For you: Think about any habits you’ve recently tried to do more of. Maybe it was reading, meditating, journaling or doing a daily workout. Could you do it within 2 minutes? If not, consider how you could dial it down. “Read more in the morning” could become “read two pages first thing”. “Journal at night” could become “journal one sentence”

For your clients: The message to share is one of making any habits they want to do easier. Perhaps they want to “eat more vegetables” which could become “add vegetables to weekly shopping list” or “increase steps” could become “walk to the end of the driveway and back”.

 

Do an Annual Review

I’ve used this part of James’ work for 4 years as he’s been publishing his year review since 2013. It’s timely since this piece is being published in December and most year reviews happen at the end of one year or the start of the next.
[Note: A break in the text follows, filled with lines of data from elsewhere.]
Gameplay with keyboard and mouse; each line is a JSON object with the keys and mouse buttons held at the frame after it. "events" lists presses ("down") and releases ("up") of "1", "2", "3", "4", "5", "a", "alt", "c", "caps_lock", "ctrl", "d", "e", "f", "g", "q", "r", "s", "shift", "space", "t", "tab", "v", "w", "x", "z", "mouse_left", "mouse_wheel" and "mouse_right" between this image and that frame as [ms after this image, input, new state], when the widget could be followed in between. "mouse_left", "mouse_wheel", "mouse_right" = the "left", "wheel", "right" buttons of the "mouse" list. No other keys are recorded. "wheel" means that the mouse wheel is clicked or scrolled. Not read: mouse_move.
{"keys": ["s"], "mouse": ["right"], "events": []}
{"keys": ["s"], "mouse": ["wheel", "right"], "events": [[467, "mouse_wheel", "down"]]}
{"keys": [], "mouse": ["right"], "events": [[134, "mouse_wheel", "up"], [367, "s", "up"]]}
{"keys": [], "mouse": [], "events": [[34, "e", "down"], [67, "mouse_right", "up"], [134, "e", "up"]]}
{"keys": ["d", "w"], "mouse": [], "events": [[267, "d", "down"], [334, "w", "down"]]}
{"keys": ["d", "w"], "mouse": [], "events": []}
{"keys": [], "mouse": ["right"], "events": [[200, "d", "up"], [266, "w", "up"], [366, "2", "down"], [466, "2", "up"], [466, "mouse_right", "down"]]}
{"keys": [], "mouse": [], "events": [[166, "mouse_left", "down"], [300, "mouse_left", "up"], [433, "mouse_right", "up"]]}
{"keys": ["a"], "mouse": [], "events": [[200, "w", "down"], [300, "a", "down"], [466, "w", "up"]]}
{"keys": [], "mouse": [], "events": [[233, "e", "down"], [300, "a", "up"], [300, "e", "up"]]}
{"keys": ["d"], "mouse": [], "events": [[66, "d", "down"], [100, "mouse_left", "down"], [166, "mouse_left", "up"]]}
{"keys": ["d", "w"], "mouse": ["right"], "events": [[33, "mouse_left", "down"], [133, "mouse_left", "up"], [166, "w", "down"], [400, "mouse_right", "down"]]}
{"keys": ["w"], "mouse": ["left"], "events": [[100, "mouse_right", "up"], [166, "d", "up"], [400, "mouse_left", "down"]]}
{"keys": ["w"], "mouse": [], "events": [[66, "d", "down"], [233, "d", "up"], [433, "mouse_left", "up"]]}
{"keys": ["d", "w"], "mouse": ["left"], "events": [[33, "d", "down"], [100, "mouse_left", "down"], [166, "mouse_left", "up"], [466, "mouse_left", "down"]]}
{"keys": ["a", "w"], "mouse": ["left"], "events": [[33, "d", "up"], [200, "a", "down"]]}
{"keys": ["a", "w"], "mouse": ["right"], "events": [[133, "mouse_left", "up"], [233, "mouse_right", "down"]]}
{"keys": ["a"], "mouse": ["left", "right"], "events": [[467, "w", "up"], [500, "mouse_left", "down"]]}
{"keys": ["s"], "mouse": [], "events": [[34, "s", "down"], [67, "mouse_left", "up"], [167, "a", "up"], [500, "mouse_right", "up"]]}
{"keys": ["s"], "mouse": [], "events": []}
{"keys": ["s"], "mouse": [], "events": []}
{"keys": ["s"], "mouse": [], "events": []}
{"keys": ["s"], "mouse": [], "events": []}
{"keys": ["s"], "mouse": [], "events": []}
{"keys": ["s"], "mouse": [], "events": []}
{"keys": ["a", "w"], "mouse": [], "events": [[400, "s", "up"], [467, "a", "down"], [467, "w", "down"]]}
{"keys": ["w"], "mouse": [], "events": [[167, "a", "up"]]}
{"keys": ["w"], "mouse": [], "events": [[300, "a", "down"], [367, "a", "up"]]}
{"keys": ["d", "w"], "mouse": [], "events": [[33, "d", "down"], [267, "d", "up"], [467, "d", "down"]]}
I like it as it’s simple and, in my experience, effective. It gives you a chance to think back over your year and question things that went well, things that didn’t and go back over what you’ve learnt. It’s a chance to reflect and query how your life is going – something we don’t do enough of.

James tallies up his habits for blogs published, workouts put in, new places visited and a few other things and then asks three questions:

  1. What went well this year?
  2. What didn’t go so well this year?
  3. What did I learn?

For you: plan in an hour or two to do this over at some point over the next month. I like doing it between Christmas and New Year as it’s typically a period with more free time and fewer work demands.

For your clients: encourage them to try this themselves for their lives or you could also do it just for their exercise and nutrition.